__HOW TO COMPLETE THIS TASK__.
From the line that contains "Tillfällig el & Sol (24, 52, 75)" down to the last line of the entries, please return everything exactly, except the pictures.

__RAW DATA__.
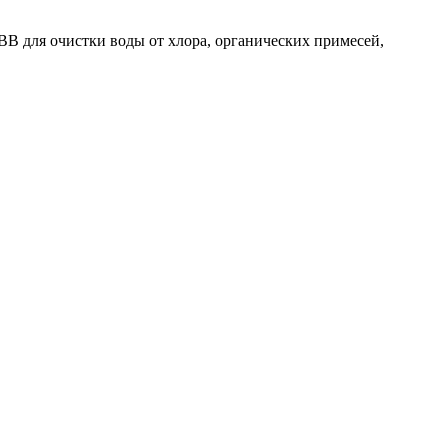
В для очистки воды от хлора, органических примесей,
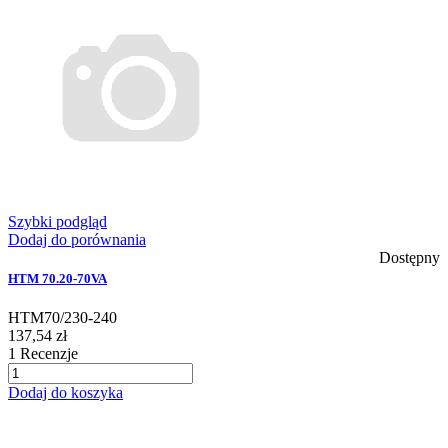
Szybki podgląd
Dodaj do porównania
Dostępny
HTM 70.20-70VA
HTM70/230-240
137,54 zł
1
Recenzje
Dodaj do koszyka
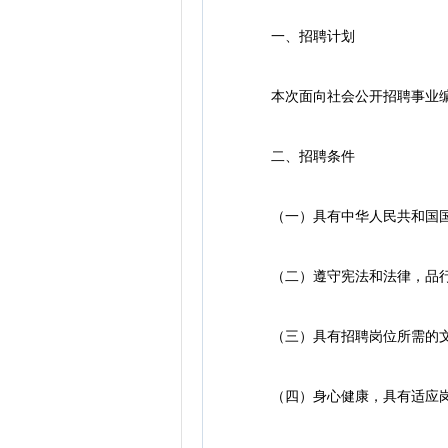
一、招聘计划
本次面向社会公开招聘事业编制人
二、招聘条件
（一）具有中华人民共和国国
（二）遵守宪法和法律，品行
（三）具有招聘岗位所需的文
（四）身心健康，具有适应岗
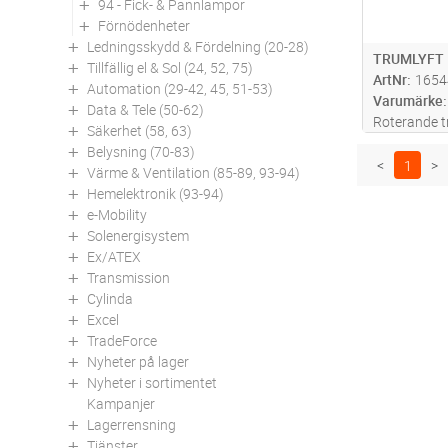
94 - Fick- & Pannlampor
Förnödenheter
Ledningsskydd & Fördelning (20-28)
TRUMLYFT 
Tillfällig el & Sol (24, 52, 75)
ArtNr
1654
Automation (29-42, 45, 51-53)
Varumärke
Data & Tele (50-62)
Roterande t
Säkerhet (58, 63)
centrumhål i 
Belysning (70-83)
griparmarna
<
1
>
Värme & Ventilation (85-89, 93-94)
gör att trum
Hemelektronik (93-94)
e-Mobility
Solenergisystem
Ex/ATEX
Transmission
Cylinda
Excel
TradeForce
Nyheter på lager
Nyheter i sortimentet
Kampanjer
Lagerrensning
Tjänster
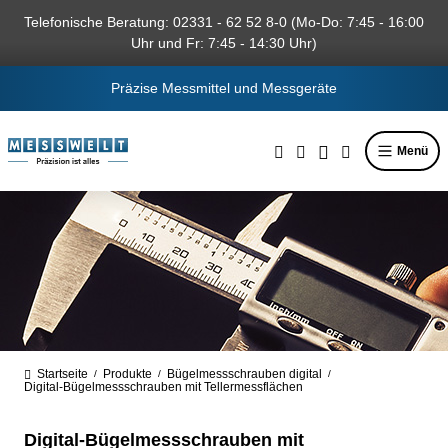
alt springen
Telefonische Beratung: 02331 - 62 52 8-0 (Mo-Do: 7:45 - 16:00
Uhr und Fr: 7:45 - 14:30 Uhr)
Präzise Messmittel und Messgeräte
Menü
Startseite
Produkte
Bügelmessschrauben digital
/
/
/
Digital-Bügelmessschrauben mit Tellermessflächen
Digital-Bügelmessschrauben mit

__FINAL ANSWER__.
Tillfällig el & Sol (24, 52, 75)
ArtNr
1654
Automation (29-42, 45, 51-53)
Varumärke
Data & Tele (50-62)
Roterande t
Säkerhet (58, 63)
centrumhål i 
Belysning (70-83)
griparmarna
<
1
>
Värme & Ventilation (85-89, 93-94)
gör att trum
Hemelektronik (93-94)
e-Mobility
Solenergisystem
Ex/ATEX
Transmission
Cylinda
Excel
TradeForce
Nyheter på lager
Nyheter i sortimentet
Kampanjer
Lagerrensning
Tjänster
alt springen
Telefonische Beratung: 02331 - 62 52 8-0 (Mo-Do: 7:45 - 16:00
Uhr und Fr: 7:45 - 14:30 Uhr)
Präzise Messmittel und Messgeräte
Menü
Startseite
Produkte
Bügelmessschrauben digital
/
/
/
Digital-Bügelmessschrauben mit Tellermessflächen
Digital-Bügelmessschrauben mit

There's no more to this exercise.